Final nod goes to Honour of the Grave, by Robin Laws. Not at all bad, and it’s the first of a series, which is a plus for me when it comes to popcorn reading. There’s always something really measured and intellectual about his prose, which is an odd framework for a pulp dark fantasy novel, but it’s Warhammer so it works pretty well all in all. And hey, cool heroine. Not enough fantasy novels about graverobbers.


Speaking of sports — actually, first, a note on my previous. When your favorite athlete thanks God for the win? That’s probably not a casual reflex. Read this piece on sports as an avenue of proselytization.

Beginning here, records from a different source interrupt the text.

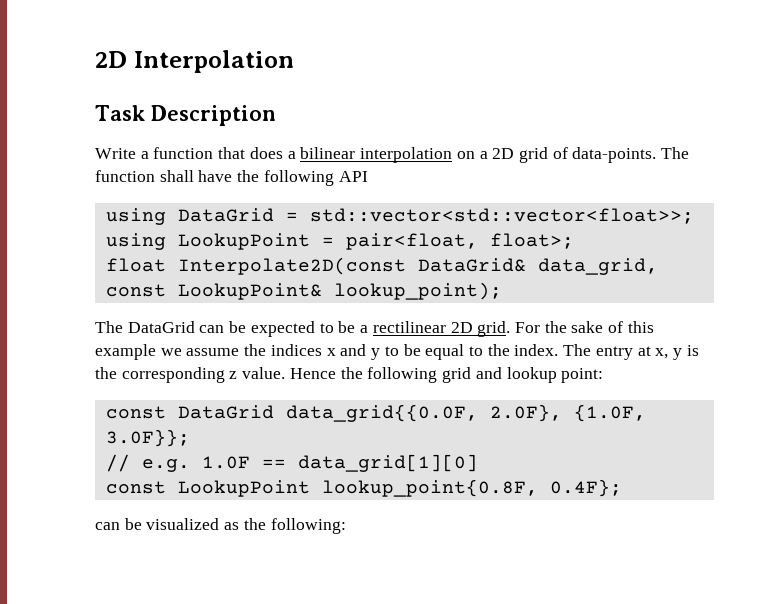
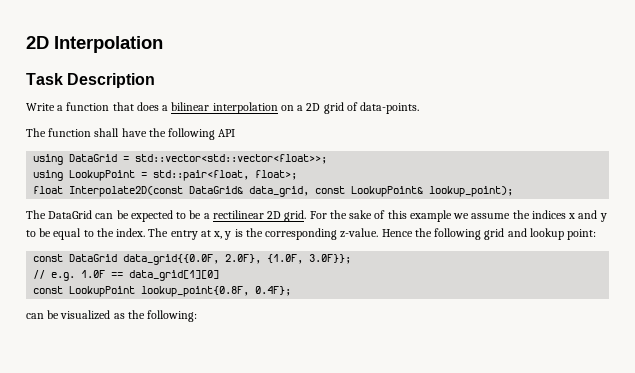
(657, 155) none -> (420, 108) //
[345,233,478,250] pair<float, -> [153,170,250,181] std::pair<float,
[229,367,286,379] z value. -> [340,228,379,238] z-value.

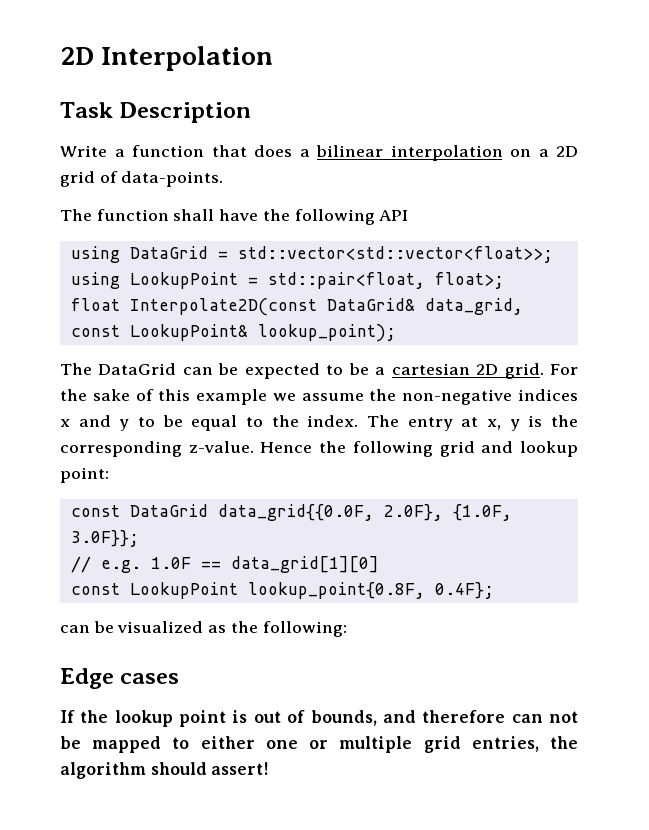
[212,210,264,219] rectilinear -> [391,363,470,375] cartesian
(530, 214) none -> [402,389,513,405] non-negative
(198, 316) none -> [60,668,180,689] [60,710,578,727] [60,736,578,753] [60,762,270,779] // Edge cases // If the lookup point is out of bounds, and therefore can not be mapped to either one or multiple grid entries, the algorithm should assert!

Anyway. Dr. Z writes a column for Sports Illustrated on the NFL. Fun, breezy writer; well respected, he’s been around forever. Here’s a throwaway comment from him this week:

“Come in Mike H. from Wellington, New Zealand, do you read me, over? No, he doesn’t read me because I’m speaking to a piece of paper with writing on it, which shows how much I’m slipping. One more word, before I get to his question. Can you exert any influence to get the Flaming Redhead and me citizenship papers, plus help in opening an account at the Bank of NZ? If they ask what I can do, tell them I can cover rugby and do a really snappy column about the great NZ wines. Last I heard, New Zealand is a country where they don’t torture people, right?”

Just a data point.

Power of prayer

Pat Robertson said that God was punishing Sharon by sending him a stroke. We are, of course, horrified. What a cruel thing to say!

Then again, it’s in the same logical category as something that’s said every day, broadcast on TV regularly, and so on. “… and I thank God for helping us win this game.” Which is equivalent to “I thank God for making sure my opponents lost the game.” Which means God’s making choices about who wins and who loses. He’s gotta choose sides there.

Maybe it’s more reasonable to claim that God is making choices about relatively unimportant things like sporting events. But… the culture accepts the idea that God reaches down and affects the outcome of everyday events. We don’t object when an athlete makes that claim. We ought not be surprised when that claim shows up in other arenas.